--- Assignment ---
Reproduce every line of the entries below without any changes.

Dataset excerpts
★ ★ ★ ★

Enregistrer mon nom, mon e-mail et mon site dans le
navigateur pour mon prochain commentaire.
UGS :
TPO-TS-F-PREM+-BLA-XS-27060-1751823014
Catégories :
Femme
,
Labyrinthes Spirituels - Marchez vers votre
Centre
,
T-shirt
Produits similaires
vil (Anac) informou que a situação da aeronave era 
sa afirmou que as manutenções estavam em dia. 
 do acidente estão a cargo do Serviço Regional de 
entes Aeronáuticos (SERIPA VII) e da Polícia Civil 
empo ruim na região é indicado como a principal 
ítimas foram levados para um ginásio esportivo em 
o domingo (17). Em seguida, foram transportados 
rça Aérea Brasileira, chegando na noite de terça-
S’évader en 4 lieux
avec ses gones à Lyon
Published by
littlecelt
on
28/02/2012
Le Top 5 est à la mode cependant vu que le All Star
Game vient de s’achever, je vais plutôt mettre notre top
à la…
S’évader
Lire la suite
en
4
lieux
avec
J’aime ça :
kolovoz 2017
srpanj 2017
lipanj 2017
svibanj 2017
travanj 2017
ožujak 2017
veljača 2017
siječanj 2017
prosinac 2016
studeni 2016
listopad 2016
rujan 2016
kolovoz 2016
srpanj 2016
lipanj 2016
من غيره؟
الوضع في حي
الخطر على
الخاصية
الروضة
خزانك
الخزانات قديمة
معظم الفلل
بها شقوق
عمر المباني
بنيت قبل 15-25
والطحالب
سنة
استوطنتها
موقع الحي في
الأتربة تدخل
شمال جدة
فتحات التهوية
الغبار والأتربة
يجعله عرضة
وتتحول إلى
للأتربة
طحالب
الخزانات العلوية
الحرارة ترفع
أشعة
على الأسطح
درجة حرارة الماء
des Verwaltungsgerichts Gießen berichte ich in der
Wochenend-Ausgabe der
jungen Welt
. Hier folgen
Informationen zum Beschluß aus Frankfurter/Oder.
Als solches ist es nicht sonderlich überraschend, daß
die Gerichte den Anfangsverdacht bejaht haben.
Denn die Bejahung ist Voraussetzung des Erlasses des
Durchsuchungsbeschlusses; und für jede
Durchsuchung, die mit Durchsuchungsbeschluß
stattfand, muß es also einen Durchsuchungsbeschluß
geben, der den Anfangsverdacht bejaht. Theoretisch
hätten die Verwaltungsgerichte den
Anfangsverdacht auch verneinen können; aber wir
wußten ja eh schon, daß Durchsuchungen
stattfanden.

★ ★ ★ ★

--- Task output ---
Enregistrer mon nom, mon e-mail et mon site dans le
navigateur pour mon prochain commentaire.
UGS :
TPO-TS-F-PREM+-BLA-XS-27060-1751823014
Catégories :
Femme
,
Labyrinthes Spirituels - Marchez vers votre
Centre
,
T-shirt
Produits similaires
vil (Anac) informou que a situação da aeronave era 
sa afirmou que as manutenções estavam em dia. 
 do acidente estão a cargo do Serviço Regional de 
entes Aeronáuticos (SERIPA VII) e da Polícia Civil 
empo ruim na região é indicado como a principal 
ítimas foram levados para um ginásio esportivo em 
o domingo (17). Em seguida, foram transportados 
rça Aérea Brasileira, chegando na noite de terça-
S’évader en 4 lieux
avec ses gones à Lyon
Published by
littlecelt
on
28/02/2012
Le Top 5 est à la mode cependant vu que le All Star
Game vient de s’achever, je vais plutôt mettre notre top
à la…
S’évader
Lire la suite
en
4
lieux
avec
J’aime ça :
kolovoz 2017
srpanj 2017
lipanj 2017
svibanj 2017
travanj 2017
ožujak 2017
veljača 2017
siječanj 2017
prosinac 2016
studeni 2016
listopad 2016
rujan 2016
kolovoz 2016
srpanj 2016
lipanj 2016
من غيره؟
الوضع في حي
الخطر على
الخاصية
الروضة
خزانك
الخزانات قديمة
معظم الفلل
بها شقوق
عمر المباني
بنيت قبل 15-25
والطحالب
سنة
استوطنتها
موقع الحي في
الأتربة تدخل
شمال جدة
فتحات التهوية
الغبار والأتربة
يجعله عرضة
وتتحول إلى
للأتربة
طحالب
الخزانات العلوية
الحرارة ترفع
أشعة
على الأسطح
درجة حرارة الماء
des Verwaltungsgerichts Gießen berichte ich in der
Wochenend-Ausgabe der
jungen Welt
. Hier folgen
Informationen zum Beschluß aus Frankfurter/Oder.
Als solches ist es nicht sonderlich überraschend, daß
die Gerichte den Anfangsverdacht bejaht haben.
Denn die Bejahung ist Voraussetzung des Erlasses des
Durchsuchungsbeschlusses; und für jede
Durchsuchung, die mit Durchsuchungsbeschluß
stattfand, muß es also einen Durchsuchungsbeschluß
geben, der den Anfangsverdacht bejaht. Theoretisch
hätten die Verwaltungsgerichte den
Anfangsverdacht auch verneinen können; aber wir
wußten ja eh schon, daß Durchsuchungen
stattfanden.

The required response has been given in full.